*About this task*.
Find the line below that contains "414 195 41.34". Transcribe it and every line after it exactly, adding nothing.

[Opening Records supplied section]

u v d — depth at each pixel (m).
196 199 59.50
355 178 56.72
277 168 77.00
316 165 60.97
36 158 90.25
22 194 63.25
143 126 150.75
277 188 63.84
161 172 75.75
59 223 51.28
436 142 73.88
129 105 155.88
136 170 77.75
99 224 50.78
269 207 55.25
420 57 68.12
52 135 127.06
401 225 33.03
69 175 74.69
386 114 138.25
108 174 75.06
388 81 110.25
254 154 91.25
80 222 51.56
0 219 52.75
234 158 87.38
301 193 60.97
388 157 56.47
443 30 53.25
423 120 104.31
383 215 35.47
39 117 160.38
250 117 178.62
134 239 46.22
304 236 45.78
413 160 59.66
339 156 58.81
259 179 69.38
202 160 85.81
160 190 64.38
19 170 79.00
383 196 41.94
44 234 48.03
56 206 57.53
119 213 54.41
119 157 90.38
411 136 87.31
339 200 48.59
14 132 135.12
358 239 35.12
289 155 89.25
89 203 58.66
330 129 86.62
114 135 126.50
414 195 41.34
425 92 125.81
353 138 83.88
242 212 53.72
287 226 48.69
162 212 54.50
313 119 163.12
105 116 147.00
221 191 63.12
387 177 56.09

[Closing Records supplied section]

*Result of the task*.
414 195 41.34
425 92 125.81
353 138 83.88
242 212 53.72
287 226 48.69
162 212 54.50
313 119 163.12
105 116 147.00
221 191 63.12
387 177 56.09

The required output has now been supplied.